On his return to Ireland he was again suspended by Bishop Coyne; although the suspension lapsed with Coyne's death in July 1926 (allowing O'Flanagan to say mass in private), he was excluded from ecclesiastical office. For the remainder of his career he was frequently critical of the Vatican and the catholic hierarchy as supporters of privilege and British rule; his references to the pope as ‘an enemy of Ireland’ were criticised even by some republicans (notably Brian O'Higgins (qv)). He is alleged to have been linked to abortive attempts to set up a schismatic Irish national church in Ireland and America, though little is known of this episode. He also displayed sympathy for James Larkin (qv) and various left-wing causes (though he avoided formal membership of left-wing organisations).
In 1926 O'Flanagan opposed the suggestion made by Éamon de Valera (qv) that republicans might enter the dáil if the oath were abolished; he moved the resolution which led to the secession from Sinn Féin of those who founded Fianna Fáil. He visited the United States several times between 1927 and 1931 to raise funds for Sinn Féin (and for himself, as his economic circumstances were now severely reduced). In October 1933 he was elected president of Sinn Féin.
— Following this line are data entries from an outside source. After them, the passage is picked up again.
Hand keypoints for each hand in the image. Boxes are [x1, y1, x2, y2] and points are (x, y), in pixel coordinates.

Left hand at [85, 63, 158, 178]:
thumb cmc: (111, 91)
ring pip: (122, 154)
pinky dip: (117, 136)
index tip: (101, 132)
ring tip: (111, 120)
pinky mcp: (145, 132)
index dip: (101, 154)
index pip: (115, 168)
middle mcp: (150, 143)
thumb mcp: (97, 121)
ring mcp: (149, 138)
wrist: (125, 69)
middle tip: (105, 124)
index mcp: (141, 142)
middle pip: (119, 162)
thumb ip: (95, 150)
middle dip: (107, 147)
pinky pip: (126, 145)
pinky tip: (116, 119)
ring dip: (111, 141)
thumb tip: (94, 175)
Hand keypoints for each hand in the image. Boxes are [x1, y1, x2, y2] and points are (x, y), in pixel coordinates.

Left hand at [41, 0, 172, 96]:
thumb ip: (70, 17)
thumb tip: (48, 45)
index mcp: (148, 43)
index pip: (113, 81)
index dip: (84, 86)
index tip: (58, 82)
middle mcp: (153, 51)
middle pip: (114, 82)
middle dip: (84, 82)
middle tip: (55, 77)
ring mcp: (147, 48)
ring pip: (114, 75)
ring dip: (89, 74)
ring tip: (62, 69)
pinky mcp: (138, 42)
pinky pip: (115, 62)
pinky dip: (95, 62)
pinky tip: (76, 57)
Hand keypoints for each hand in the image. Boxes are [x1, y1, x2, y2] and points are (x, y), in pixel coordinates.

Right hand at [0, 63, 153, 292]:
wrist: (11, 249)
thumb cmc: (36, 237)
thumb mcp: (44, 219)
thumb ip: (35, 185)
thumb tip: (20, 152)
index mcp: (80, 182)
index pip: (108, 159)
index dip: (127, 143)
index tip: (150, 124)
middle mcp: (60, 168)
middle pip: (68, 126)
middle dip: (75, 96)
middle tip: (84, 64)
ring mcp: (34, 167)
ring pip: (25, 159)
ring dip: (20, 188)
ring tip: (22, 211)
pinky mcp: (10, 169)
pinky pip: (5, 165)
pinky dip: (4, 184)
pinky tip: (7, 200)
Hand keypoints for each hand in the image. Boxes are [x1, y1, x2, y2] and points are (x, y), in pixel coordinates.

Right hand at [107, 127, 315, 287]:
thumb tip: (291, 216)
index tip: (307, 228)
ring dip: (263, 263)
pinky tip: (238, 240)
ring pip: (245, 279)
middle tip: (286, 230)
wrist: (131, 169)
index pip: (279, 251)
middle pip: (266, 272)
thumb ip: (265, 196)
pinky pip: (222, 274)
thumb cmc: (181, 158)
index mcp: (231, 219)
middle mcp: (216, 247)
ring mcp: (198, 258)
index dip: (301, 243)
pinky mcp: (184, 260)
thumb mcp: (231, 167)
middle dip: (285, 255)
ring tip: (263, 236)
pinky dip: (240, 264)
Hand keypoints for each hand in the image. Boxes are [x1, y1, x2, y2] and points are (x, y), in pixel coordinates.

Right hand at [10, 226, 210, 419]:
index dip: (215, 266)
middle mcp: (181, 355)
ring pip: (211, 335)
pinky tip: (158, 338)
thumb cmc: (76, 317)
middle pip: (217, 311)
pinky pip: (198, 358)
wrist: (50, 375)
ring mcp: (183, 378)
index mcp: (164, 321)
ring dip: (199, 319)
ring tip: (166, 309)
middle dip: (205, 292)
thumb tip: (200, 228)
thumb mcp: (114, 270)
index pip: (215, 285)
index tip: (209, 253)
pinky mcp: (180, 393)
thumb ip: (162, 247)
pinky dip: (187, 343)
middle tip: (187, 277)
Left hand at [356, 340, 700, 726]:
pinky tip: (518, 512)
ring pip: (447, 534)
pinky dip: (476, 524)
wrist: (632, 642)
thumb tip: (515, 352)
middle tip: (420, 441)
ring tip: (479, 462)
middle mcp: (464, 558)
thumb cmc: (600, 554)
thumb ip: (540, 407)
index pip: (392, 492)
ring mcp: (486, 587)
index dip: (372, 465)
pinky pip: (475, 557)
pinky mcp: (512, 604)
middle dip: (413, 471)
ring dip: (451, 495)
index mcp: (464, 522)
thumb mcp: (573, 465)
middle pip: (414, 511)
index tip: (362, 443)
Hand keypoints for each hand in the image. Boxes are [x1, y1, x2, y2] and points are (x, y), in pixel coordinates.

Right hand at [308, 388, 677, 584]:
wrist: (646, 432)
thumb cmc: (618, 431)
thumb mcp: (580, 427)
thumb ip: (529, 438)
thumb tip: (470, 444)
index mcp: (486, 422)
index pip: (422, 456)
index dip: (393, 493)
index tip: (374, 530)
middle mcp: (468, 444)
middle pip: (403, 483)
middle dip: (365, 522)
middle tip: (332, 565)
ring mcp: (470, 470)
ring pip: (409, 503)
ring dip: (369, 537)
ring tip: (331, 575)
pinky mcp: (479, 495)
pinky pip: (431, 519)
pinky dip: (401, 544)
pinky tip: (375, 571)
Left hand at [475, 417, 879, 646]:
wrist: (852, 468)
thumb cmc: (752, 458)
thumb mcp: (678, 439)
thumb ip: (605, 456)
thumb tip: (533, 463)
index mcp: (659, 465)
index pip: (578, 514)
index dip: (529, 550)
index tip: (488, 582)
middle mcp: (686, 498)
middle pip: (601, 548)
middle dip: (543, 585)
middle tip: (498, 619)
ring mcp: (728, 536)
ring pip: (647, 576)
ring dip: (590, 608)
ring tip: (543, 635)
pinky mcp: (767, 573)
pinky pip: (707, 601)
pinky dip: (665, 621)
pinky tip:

This led to controversy because of his acceptance of a commission from the Fianna Fáil government to write Irish-language county histories for use in school; five of these were eventually published and five more were completed but remained unpublished. (He had earlier overseen the transcription and typing of the ordnance survey notebooks in 1927–8.) Several members, including O'Higgins and Mary MacSwiney (qv), resigned from the party in protest at his elevation to the party presidency. O'Flanagan was expelled from Sinn Féin in January 1936 for participating in a re-enactment of the opening of the first dáil on the state-run radio service; however, he renewed connections with the party in later years. In 1935 he supported the Italian invasion of Abyssinia as a justified response to British dominance of the Mediterranean; however, he was an outspoken supporter of the republican side in the Spanish civil war, giving widely publicised speeches on the subject in Ireland and America.
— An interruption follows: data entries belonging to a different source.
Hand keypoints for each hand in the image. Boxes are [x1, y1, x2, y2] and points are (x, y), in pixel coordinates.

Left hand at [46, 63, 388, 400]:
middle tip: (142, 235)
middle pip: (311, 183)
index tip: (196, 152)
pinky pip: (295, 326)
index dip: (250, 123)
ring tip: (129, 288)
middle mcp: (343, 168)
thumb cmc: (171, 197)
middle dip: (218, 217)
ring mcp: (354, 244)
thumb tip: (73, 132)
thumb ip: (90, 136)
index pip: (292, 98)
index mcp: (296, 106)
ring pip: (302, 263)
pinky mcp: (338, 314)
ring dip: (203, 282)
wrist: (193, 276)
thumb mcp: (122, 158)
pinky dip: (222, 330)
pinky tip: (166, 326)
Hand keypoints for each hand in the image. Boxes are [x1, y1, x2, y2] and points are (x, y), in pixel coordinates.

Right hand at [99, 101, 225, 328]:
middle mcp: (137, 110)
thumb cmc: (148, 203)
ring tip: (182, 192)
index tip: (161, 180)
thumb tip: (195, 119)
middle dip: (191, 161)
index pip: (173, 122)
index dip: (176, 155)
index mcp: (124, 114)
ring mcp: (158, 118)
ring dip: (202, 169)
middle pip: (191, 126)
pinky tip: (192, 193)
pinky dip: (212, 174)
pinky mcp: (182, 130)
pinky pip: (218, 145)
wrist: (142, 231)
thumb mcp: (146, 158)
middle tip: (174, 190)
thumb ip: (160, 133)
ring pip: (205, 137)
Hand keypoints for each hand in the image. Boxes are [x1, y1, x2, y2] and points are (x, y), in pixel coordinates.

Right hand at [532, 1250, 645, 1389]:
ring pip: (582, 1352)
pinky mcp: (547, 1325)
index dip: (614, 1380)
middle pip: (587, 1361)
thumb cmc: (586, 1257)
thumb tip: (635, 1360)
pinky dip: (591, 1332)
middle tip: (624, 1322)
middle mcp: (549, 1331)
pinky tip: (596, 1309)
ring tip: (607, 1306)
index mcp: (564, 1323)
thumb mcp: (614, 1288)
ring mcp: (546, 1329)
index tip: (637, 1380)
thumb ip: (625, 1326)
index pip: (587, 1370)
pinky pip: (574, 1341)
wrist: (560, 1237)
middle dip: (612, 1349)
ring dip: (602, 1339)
O'Flanagan's faculties were restored on 3 April 1939 after negotiations with the bishop of Elphin, and this allowed him to support himself during his last years by acting as chaplain to two Dublin convents and a hospital. He died 7 August 1942 of stomach cancer in a Dublin nursing home. Michael O'Flanagan unquestionably possessed great abilities, genuine concern for the poor, and a dislike of patronage and injustice; he was also profoundly arrogant and egotistical. He can be seen both as a pioneer of catholic social doctrine and as an incorrigible maverick. There is no collection of O'Flanagan papers but material relating to him can be found in the archives of other prominent republicans, including Mary MacSwiney (UCD Archives) and J. J. O'Kelly (private ownership).